Ausgangsgemäss hat die Beschwerdeführerin keinen Anspruch auf eine Parteientschädigung (Art. 61 lit. g ATSG). Der Staat bezahlt zufolge unentgeltlicher Rechtsverbeiständung (act. G 6) die Kosten der Rechtsvertretung der Beschwerdeführerin. Die Parteientschädigung wird vom Versicherungsgericht festgesetzt und ohne Rücksicht auf den Streitwert nach der Bedeutung der Streitsache und nach der Schwierigkeit des Prozesses bemessen (Art. 61 lit. g ATSG). In der Verwaltungsrechtspflege beträgt das Honorar vor Versicherungsgericht gemäss Art. 22 Abs. 1 lit. b der Honorarordnung (HonO; sGS 963.75) pauschal Fr. 1'500.-- bis Fr. 15'000.--. Die Rechtsvertreterin der Beschwerdeführerin hat keine Honorarnote eingereicht. In der vorliegend zu beurteilenden Angelegenheit erscheint aufgrund des eingeschränkten Streitgegenstands, der mässigen Komplexität und des geringen (teils bereits bekannten) Aktenumfangs eine pauschale Entschädigung von Fr. 2'000.-- angemessen. Diese ist um ein Fünftel zu kürzen (Art. 31 Abs. 3 des Anwaltsgesetzes [AnwG; sGS 963.70]). Somit hat der Staat die Rechtsvertreterin der Beschwerdeführerin pauschal mit Fr. 1'600.-- (einschliesslich Barauslagen und Mehrwertsteuer) zu entschädigen.

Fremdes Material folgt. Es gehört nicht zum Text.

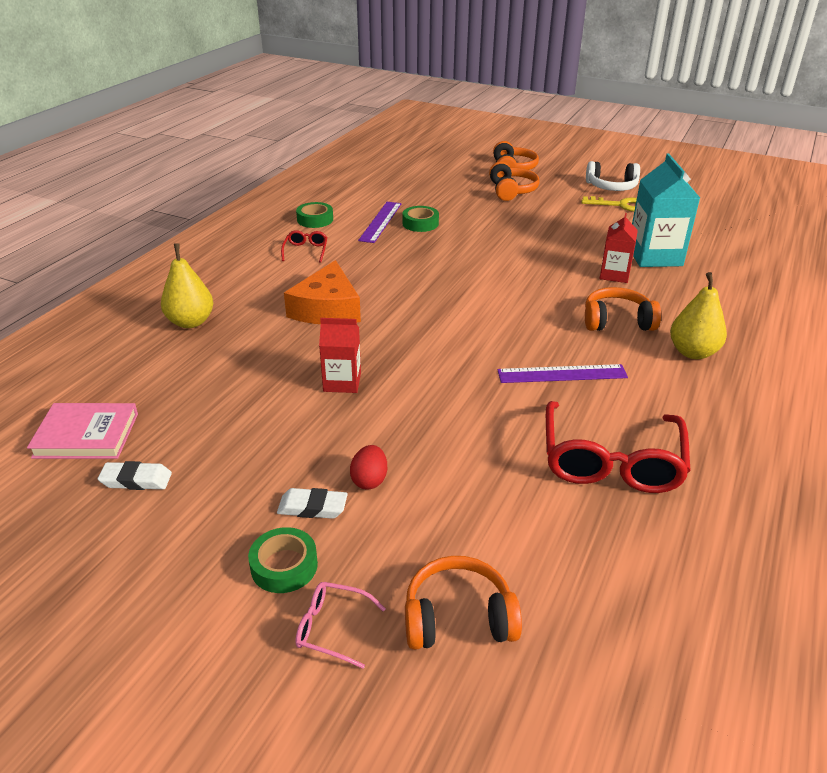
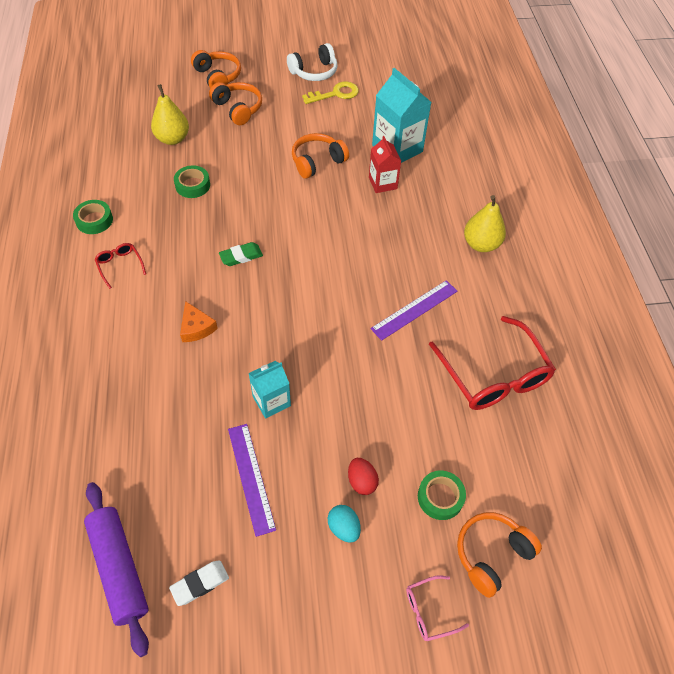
camera: 35 degrees left, 20 degrees up
(86, 435) = (119, 568): pink book -> purple rolling pin
(191, 322) = (93, 402): yellow pear -> yellow pear (173, 139)
(284, 566) = (364, 586): green tape -> green tape (440, 497)
(312, 507) = (344, 528): white eraser -> turquoise egg
(327, 309) = (196, 327): orange cheese -> orange cheese, size x0.55
(342, 382) = (271, 401): red carton -> turquoise carton
(381, 221) = (156, 197): purple ruler -> purple ruler (251, 477)
(417, 278) = (241, 256): none -> green eraser
(617, 321) = (416, 236): orange headphones -> orange headphones (317, 162)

Eine Partei, der die unentgeltliche Rechtspflege gewährt wurde, ist zur Nachzahlung verpflichtet, sobald sie dazu in der Lage ist (Art. 123 der Schweizerischen Zivilprozessordnung [ZPO; SR 272] i.V.m. Art. 99 Abs. 2 des Gesetzes über die Verwaltungsrechtspflege [VRP; sGS 951.1]).